Isabella ließ ihre Schultern hängen und tiefe Traurigkeit schlich sich in ihre Stimme, “so kam es wie es kommen musste und die Ernte verdorrte, das Vieh wurde krank und schwach und die Truppen des Herrschers wurden immer weiter zurückgedrängt. Perainia verfiel in tiefer Trauer, sie sah das Leid der einfachen Bevölkerung und des Landes. Da tat sie, was sie am besten konnte und begann die Felder allein zu pflügen und die Saat auszubringen. Es war eine harte und anstrengende Arbeit und wie sie alleine alle Felder um Zck’Mur bestellt hatte ließ sie sich vor ihrer Hütte nieder.
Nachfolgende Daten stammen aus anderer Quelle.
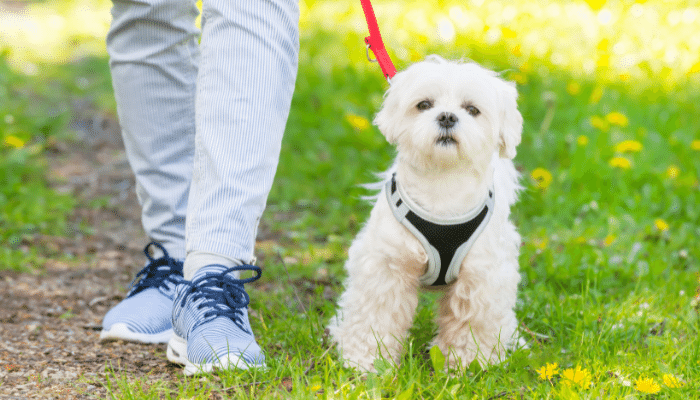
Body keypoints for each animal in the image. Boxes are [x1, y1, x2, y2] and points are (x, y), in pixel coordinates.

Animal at [330, 55, 524, 372]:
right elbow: (375, 318)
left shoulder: (482, 277)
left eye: (472, 110)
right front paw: (368, 362)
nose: (447, 116)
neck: (442, 187)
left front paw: (466, 364)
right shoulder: (386, 267)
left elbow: (471, 323)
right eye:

Ausgelaugt und erschöpft blickte sie gen Himmel und begann zu weinen”, die Geschichtenerzählerin griff nach ihrem Becher und nahm einen Schluck des Absuds, das viele Reden erschöpfte sie zusehends und auch ihre Stimme war nicht mehr so kraftvoll wie am Mittag. “Dort wo ihre Tränen die Erde berührten bildeten sich Grasflecken und in ihrer Trauer bat sie die Herrin Peraine um Vergebung dass sie nicht früher eingeschritten war und das Land bat sie um Verzeihung für den Herrn von Zck’Mur, der das heilige Band nicht mehr würdigte und nach den Früchten der Erde gierte. Während sie abwechselnd zur gütigen Göttin betete und das Land um Verzeihung bat gruben sich ihre Füße in den Boden und ihre Hände streckten sich gen Himmel. Am nächsten Tag stand dort, wo Perainia gesessen hatte ein junger Baum, dessen zwei große Äste aussahen wie Arme mit Händen. Über Nacht hatte die Herrin Peraine und das Land die Bitten und Entschuldigungen Perainias erhört und die alte Frau in einen Baum verwandelt, der von nun an bis zum Ende aller Zeiten über dieses Land wachen sollte. Perainia gab ihr Leben, ihre Kraft, um das Land um und in Zck’Mur zu stärken und zu schützen. Das ist der Grund weshalb heute noch um Markt Zackenberg die Felder besonders prächtig gedeihen und auch die Landwirtschaft in der ganzen Baronie so verhältnismäßig stark ist, für eine Baronie die in den Zacken liegt”, schloss Isabelle, sichtlich zufrieden die Geschichte beendet zu haben und ihrer Schwiegertochter etwas über die alten Sagen und Legenden der Gegend beigebracht zu haben.

“Das heißt dieser große Baum, vor dem Peraine-Tempel ist Perainia, die auch die Namensgeberin des Tempels ist?”, schlussfolgerte Ariana, immer noch im Bann der soeben erzählten Geschichte. Ihre Schwiegermutter nickte zustimmend und lehnte sich in dem kleinen Stuhl zurück.